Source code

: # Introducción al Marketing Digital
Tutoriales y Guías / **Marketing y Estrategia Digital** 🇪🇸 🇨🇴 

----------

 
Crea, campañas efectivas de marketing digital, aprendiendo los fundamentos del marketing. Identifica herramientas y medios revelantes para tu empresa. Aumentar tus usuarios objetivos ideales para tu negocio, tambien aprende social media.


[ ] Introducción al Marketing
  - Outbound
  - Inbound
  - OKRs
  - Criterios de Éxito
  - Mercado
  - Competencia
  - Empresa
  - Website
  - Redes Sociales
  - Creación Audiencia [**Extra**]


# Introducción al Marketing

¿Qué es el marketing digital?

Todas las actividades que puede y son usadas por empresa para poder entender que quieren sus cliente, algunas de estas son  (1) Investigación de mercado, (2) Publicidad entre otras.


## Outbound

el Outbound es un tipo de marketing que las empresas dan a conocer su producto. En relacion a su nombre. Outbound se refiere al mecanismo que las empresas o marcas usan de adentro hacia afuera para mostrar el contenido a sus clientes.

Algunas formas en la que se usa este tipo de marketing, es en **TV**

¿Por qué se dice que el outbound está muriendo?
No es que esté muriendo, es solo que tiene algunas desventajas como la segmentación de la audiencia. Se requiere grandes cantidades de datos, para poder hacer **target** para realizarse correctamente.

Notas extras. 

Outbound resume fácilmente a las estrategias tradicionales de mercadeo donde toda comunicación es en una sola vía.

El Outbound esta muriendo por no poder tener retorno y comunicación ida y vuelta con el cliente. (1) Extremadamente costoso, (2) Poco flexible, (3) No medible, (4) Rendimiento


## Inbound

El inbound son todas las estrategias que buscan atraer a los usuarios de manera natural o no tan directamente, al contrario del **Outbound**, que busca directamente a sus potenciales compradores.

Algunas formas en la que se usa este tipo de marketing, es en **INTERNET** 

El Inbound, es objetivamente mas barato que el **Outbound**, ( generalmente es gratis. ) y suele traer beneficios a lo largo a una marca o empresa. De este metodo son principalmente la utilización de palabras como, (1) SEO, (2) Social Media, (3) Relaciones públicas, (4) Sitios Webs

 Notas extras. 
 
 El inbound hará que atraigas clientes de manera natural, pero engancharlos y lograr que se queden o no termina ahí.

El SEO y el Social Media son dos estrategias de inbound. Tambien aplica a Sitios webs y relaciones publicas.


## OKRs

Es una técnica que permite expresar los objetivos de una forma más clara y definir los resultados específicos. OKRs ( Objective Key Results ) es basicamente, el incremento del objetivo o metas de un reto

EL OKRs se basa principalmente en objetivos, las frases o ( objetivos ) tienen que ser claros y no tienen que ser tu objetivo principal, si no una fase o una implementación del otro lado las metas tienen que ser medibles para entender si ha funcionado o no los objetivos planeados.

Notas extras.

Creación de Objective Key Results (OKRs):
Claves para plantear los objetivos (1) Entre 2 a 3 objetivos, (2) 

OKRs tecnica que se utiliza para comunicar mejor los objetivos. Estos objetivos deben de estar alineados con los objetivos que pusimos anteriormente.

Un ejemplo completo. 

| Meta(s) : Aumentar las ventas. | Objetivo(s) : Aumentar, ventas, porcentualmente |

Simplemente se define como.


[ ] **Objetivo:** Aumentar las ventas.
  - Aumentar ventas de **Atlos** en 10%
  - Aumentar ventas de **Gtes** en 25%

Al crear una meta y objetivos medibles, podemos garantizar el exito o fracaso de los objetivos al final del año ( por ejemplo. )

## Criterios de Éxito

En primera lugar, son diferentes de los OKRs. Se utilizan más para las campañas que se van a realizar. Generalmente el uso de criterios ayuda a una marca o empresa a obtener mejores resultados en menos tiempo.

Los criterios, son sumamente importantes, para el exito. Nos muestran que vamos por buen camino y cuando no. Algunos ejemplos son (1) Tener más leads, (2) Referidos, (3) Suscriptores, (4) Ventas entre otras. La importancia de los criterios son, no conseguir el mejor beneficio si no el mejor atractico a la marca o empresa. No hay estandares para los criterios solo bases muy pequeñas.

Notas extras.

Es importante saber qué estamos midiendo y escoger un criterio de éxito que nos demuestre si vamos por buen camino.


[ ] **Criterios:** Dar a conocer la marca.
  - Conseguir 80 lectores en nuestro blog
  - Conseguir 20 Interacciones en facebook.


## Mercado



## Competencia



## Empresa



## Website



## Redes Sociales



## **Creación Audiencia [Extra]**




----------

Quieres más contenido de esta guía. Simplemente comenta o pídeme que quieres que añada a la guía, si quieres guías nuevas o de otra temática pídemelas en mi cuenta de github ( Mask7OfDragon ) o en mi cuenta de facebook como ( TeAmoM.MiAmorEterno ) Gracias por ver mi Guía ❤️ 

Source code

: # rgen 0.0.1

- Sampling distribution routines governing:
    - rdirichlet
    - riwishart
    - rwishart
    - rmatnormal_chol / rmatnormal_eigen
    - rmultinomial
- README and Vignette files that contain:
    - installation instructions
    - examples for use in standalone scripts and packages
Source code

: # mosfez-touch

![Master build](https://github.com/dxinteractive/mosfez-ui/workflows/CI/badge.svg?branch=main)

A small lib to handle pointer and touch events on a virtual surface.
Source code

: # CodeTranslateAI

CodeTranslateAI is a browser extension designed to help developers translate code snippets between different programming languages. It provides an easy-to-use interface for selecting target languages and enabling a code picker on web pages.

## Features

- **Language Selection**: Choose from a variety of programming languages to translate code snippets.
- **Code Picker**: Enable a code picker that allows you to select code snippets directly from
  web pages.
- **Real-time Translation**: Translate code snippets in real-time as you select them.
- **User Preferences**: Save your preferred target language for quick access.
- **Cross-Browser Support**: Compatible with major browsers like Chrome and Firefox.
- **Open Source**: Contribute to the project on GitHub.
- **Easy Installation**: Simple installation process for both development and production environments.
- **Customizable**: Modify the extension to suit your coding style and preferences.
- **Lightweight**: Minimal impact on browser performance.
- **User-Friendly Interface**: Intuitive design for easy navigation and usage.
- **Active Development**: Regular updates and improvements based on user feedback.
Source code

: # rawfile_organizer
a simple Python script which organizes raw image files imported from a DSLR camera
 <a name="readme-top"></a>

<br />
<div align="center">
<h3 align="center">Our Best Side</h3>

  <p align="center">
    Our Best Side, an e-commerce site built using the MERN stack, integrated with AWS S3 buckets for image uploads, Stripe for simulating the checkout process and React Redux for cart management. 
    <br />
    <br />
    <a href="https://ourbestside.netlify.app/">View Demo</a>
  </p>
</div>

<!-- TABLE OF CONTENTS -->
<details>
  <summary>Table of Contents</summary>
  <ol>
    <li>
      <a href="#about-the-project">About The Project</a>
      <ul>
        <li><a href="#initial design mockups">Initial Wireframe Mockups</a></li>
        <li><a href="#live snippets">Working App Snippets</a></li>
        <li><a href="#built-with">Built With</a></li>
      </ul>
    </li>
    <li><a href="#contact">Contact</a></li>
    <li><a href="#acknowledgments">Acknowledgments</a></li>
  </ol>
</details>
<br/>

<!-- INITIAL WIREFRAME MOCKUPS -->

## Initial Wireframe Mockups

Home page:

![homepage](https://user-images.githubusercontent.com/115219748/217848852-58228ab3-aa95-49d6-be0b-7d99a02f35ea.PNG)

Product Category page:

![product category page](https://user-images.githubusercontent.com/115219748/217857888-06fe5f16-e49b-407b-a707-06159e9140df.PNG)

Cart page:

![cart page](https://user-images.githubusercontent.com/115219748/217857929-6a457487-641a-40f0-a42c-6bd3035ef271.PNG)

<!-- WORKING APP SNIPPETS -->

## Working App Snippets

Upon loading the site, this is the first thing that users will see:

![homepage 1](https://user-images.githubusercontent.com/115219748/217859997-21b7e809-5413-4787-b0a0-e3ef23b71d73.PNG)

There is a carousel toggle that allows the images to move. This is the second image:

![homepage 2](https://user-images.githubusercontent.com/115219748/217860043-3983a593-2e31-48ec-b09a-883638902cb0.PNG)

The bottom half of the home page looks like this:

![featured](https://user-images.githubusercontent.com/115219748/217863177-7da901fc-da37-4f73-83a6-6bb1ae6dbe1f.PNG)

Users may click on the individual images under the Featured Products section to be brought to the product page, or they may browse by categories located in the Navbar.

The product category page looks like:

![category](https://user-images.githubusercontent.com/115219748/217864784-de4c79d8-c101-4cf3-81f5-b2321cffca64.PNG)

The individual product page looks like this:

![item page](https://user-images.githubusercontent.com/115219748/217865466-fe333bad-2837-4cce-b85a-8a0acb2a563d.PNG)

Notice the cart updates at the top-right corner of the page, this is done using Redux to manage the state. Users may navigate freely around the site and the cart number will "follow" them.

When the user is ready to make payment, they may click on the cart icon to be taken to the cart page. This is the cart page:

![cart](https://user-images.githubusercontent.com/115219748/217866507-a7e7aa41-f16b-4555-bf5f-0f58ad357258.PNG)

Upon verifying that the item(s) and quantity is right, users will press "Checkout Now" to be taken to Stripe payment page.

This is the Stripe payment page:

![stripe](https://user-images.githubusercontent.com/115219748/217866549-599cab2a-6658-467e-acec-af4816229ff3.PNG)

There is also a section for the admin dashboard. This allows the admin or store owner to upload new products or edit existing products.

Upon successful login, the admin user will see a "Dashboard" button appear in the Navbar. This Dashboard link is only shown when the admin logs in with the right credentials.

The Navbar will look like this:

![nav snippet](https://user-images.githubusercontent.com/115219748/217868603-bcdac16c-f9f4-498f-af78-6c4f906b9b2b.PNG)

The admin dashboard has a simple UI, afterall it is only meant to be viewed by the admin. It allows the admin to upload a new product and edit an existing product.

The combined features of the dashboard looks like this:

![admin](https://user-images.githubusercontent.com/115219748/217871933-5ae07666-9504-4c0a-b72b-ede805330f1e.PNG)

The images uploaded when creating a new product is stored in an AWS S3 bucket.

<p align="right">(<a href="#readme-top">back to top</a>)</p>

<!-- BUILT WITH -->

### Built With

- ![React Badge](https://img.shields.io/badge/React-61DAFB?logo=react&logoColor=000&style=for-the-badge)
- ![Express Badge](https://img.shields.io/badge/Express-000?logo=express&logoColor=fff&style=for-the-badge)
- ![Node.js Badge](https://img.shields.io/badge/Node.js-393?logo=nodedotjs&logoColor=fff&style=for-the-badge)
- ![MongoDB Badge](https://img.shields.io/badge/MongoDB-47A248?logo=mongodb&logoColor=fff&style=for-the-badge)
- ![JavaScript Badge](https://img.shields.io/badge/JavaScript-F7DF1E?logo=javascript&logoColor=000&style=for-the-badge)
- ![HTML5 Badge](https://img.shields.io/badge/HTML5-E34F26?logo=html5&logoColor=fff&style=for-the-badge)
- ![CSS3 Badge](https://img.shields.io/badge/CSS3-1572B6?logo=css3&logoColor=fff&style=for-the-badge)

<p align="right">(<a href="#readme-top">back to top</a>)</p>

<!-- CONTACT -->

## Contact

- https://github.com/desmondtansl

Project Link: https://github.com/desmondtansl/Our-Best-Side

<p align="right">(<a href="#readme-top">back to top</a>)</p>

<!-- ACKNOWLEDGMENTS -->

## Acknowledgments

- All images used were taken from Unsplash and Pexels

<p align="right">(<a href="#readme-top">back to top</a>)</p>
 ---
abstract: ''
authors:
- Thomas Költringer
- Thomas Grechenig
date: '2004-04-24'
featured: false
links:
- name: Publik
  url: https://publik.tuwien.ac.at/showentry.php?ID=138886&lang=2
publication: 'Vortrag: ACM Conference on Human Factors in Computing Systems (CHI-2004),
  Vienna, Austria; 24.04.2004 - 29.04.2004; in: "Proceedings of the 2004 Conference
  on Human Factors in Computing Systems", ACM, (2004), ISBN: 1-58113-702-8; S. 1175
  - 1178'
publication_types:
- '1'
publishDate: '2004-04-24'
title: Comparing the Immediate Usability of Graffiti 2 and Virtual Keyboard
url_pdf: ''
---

########################################

**AUFGABE**
Formatiere als Markdown-Tabelle mit den Spalten „Nr.“ und „Zeile“ alle Zeilen von der ersten bis einschließlich der Zeile mit „el marketing digital?“. Leerzeilen lässt du weg.

**LÖSUNG**
| Nr. | Zeile |
|---|---|
| 1 | Source code |
| 2 | : # Introducción al Marketing Digital |
| 3 | Tutoriales y Guías / **Marketing y Estrategia Digital** 🇪🇸 🇨🇴  |
| 4 | ---------- |
| 5 | Crea, campañas efectivas de marketing digital, aprendiendo los fundamentos del marketing. Identifica herramientas y medios revelantes para tu empresa. Aumentar tus usuarios objetivos ideales para tu negocio, tambien aprende social media. |
| 6 | [ ] Introducción al Marketing |
| 7 |   - Outbound |
| 8 |   - Inbound |
| 9 |   - OKRs |
| 10 |   - Criterios de Éxito |
| 11 |   - Mercado |
| 12 |   - Competencia |
| 13 |   - Empresa |
| 14 |   - Website |
| 15 |   - Redes Sociales |
| 16 |   - Creación Audiencia [**Extra**] |
| 17 | # Introducción al Marketing |
| 18 | ¿Qué es el marketing digital? |